◆ Work to complete ◆
Scan each line of the entries below for the word "vault" and count the ones where it appears. The answer is that number alone.

(Stored data entries)
────────
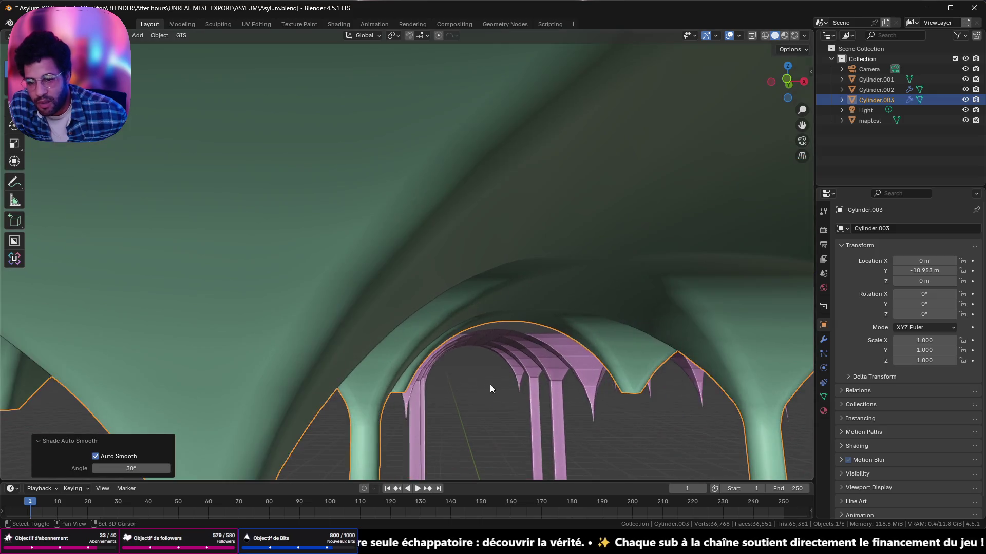
mouse_move(441, 463)
middle_down()
mouse_move(315, 330)
mouse_move(432, 148)
mouse_move(161, 174)
mouse_move(290, 165)
middle_up()
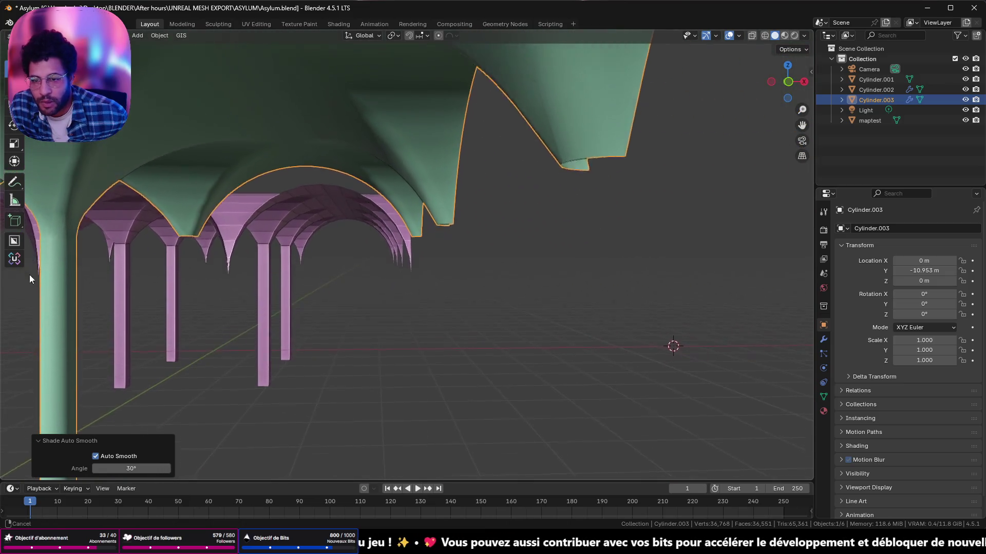
- Orbit around the green canopy and columns to inspect the smoothing, closing the operator panel
mouse_move(289, 166)
middle_down()
mouse_move(610, 196)
mouse_move(565, 180)
mouse_move(586, 181)
middle_up()
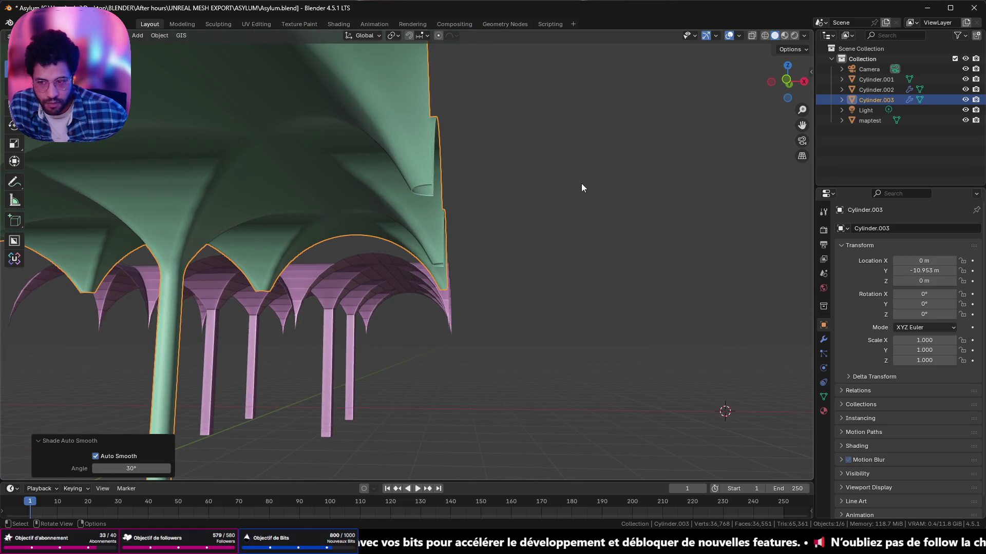
mouse_move(372, 209)
middle_down()
mouse_move(355, 211)
mouse_move(406, 219)
middle_up()
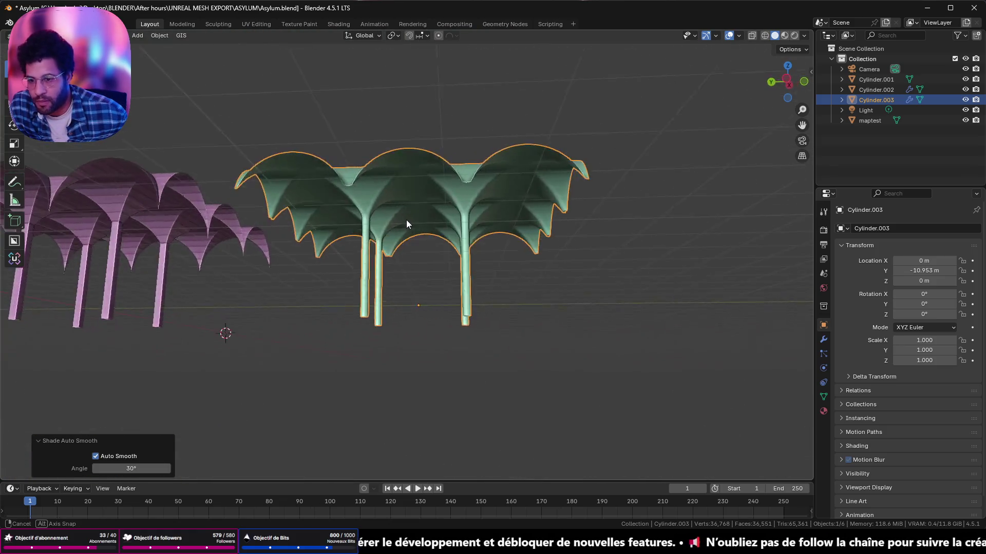
scroll(409, 220, up, 5)
mouse_move(449, 167)
middle_down()
mouse_move(550, 82)
mouse_move(446, 182)
middle_up()
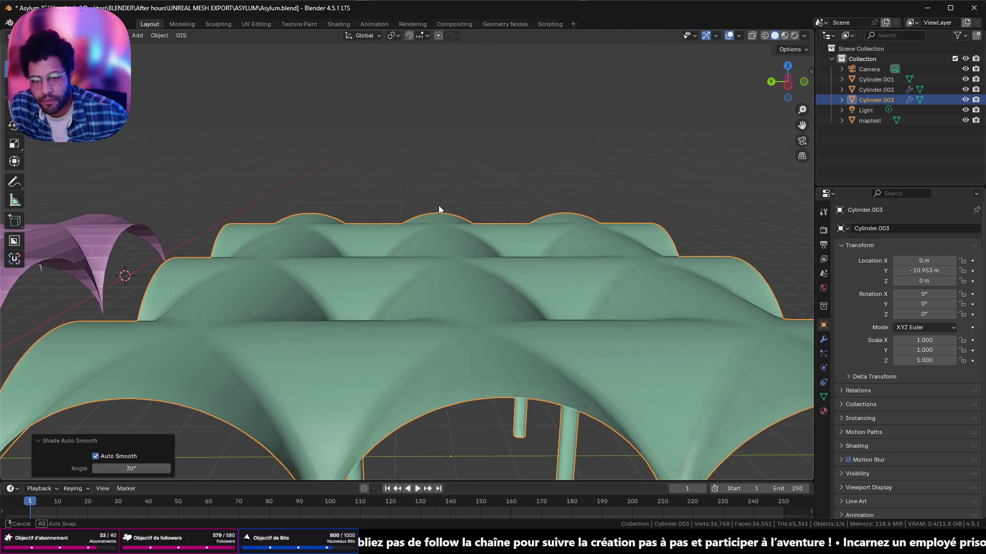
middle_drag(446, 182, 435, 198)
click(428, 217)
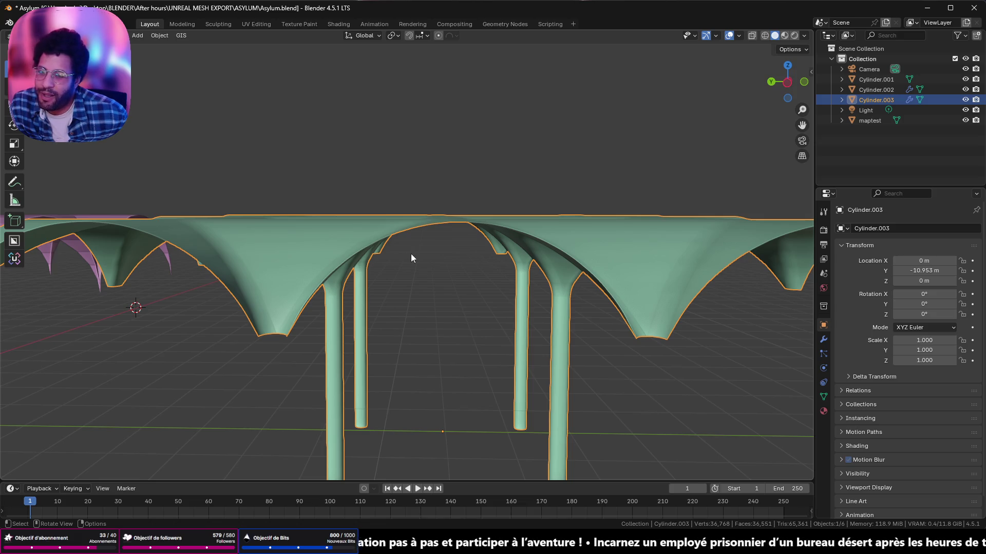
middle_drag(411, 254, 414, 232)
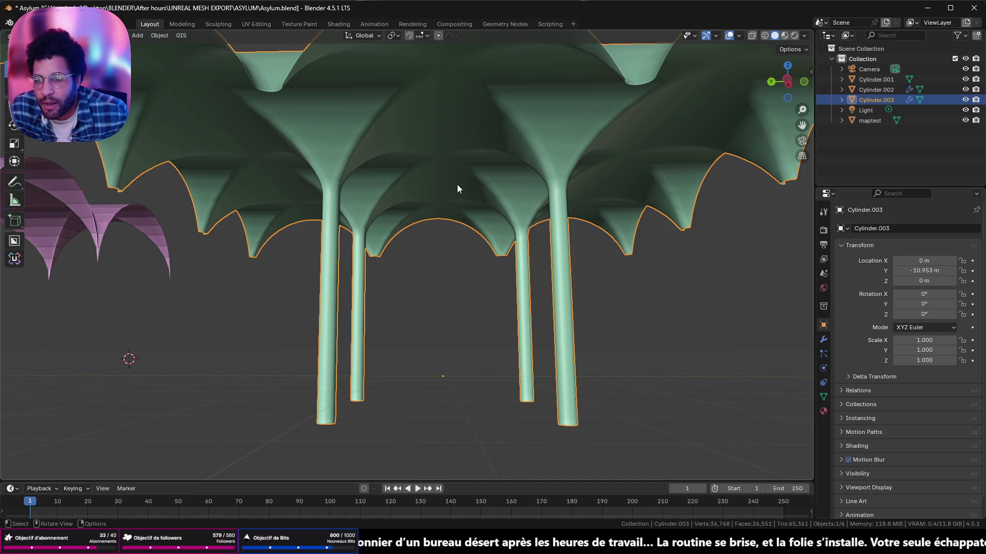
middle_drag(457, 185, 473, 201)
mouse_move(553, 159)
middle_down()
mouse_move(528, 188)
mouse_move(442, 213)
mouse_move(516, 207)
middle_up()
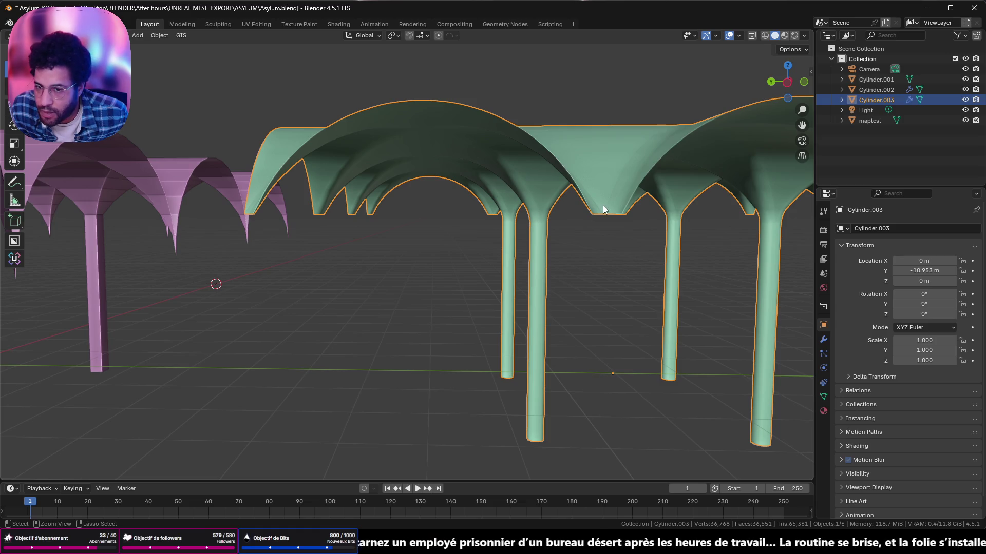
- Undo the smoothing and bevel back to the plain 397-vertex vault and re-enter mesh editing
key(ctrl+z)
key(Tab)
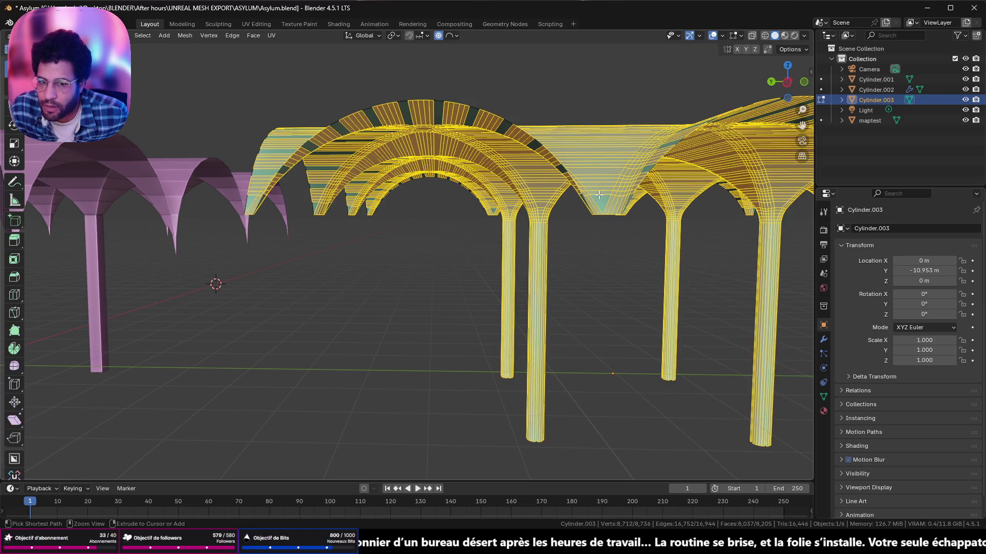
scroll(341, 211, down, 3)
scroll(341, 211, down, 3)
scroll(342, 211, up, 4)
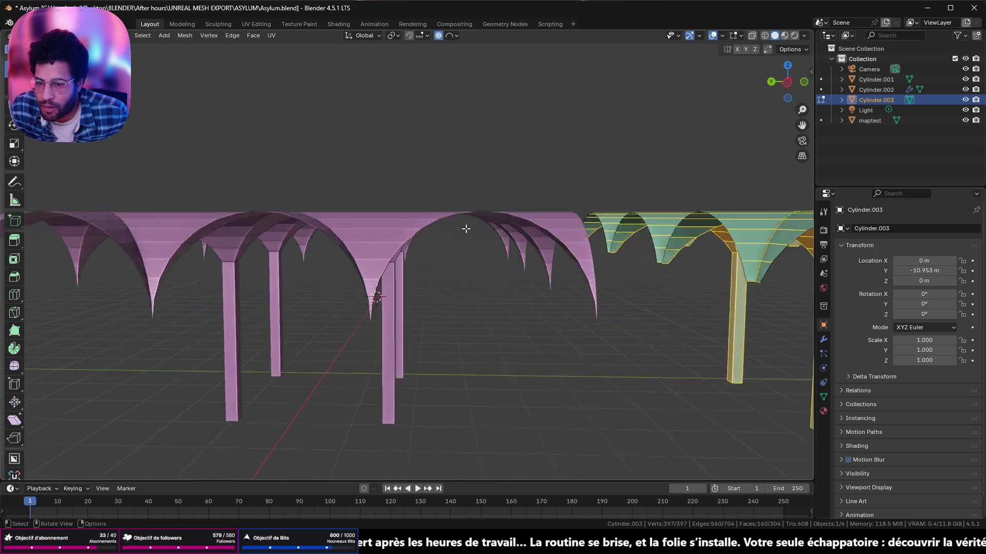
scroll(464, 227, up, 3)
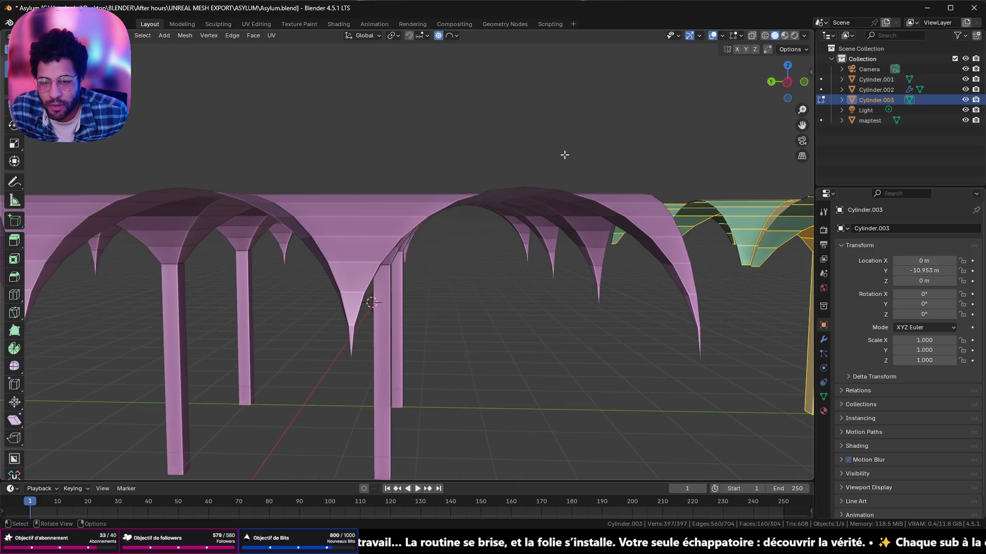
scroll(576, 203, down, 3)
scroll(544, 248, down, 3)
middle_drag(543, 249, 686, 271)
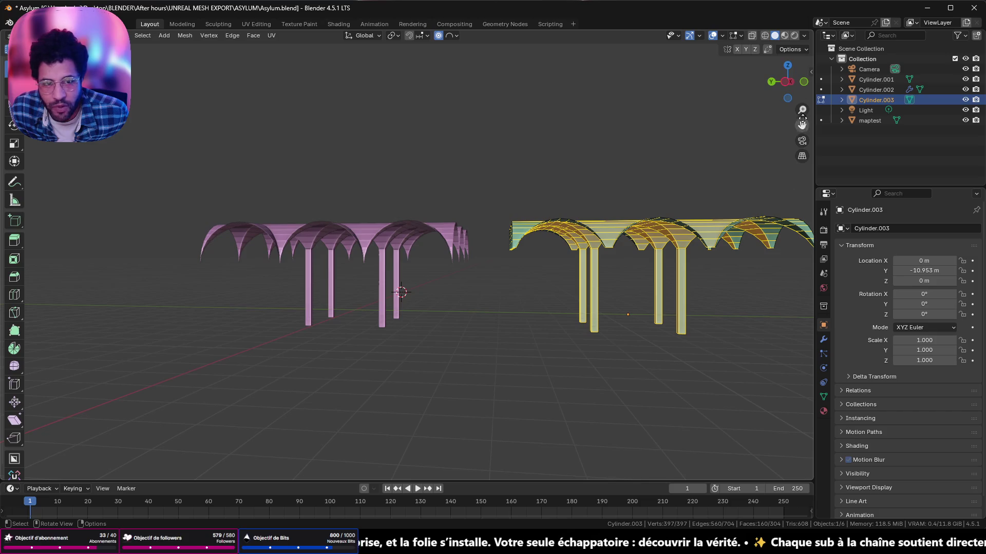
click(787, 81)
scroll(641, 182, up, 2)
scroll(603, 192, up, 2)
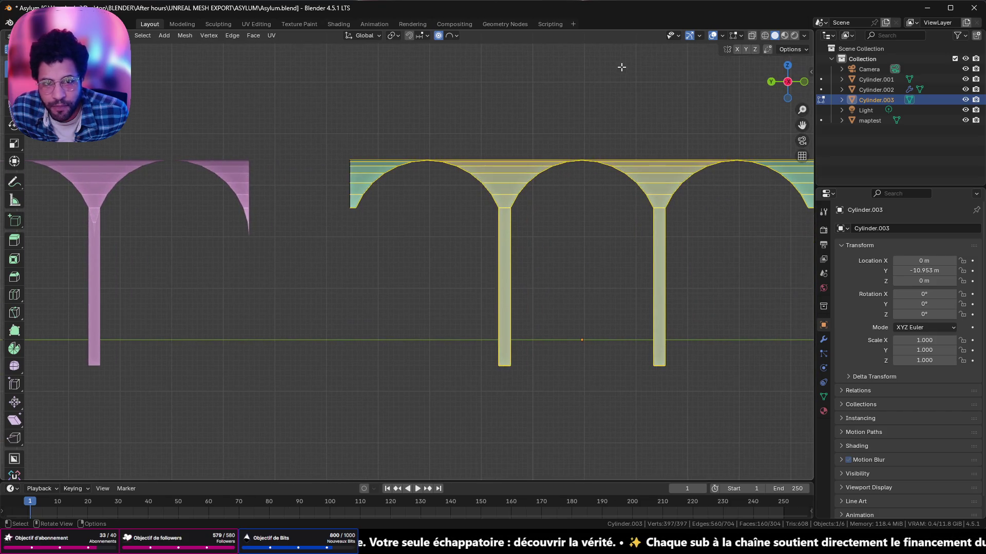
middle_drag(415, 111, 462, 147)
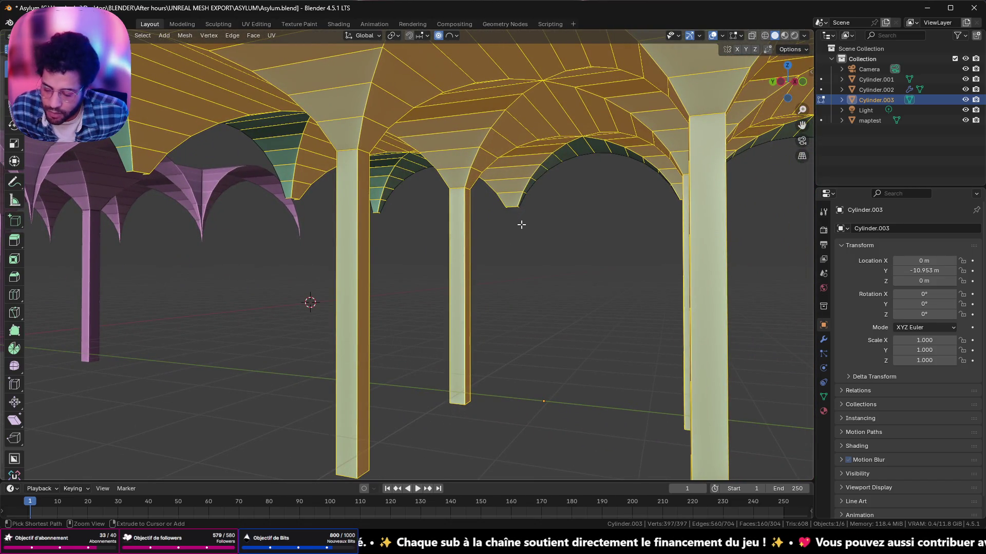
- Bevel the selected vault edges again at 0.171 m, lower segments from 5 to 3, and return to object mode
key(ctrl+b)
scroll(524, 234, up, 2)
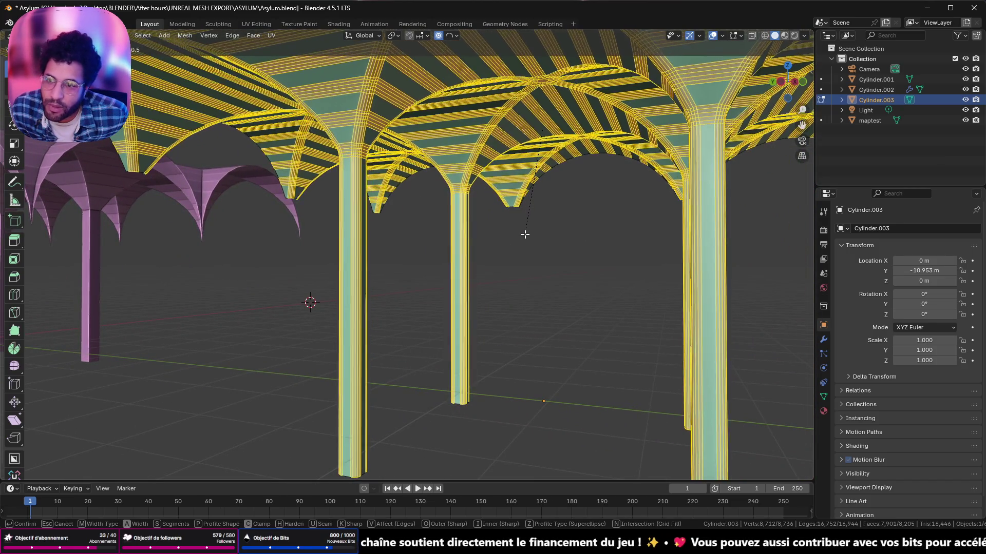
scroll(526, 236, up, 2)
scroll(526, 239, up, 2)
────────
◆ Result below ◆
2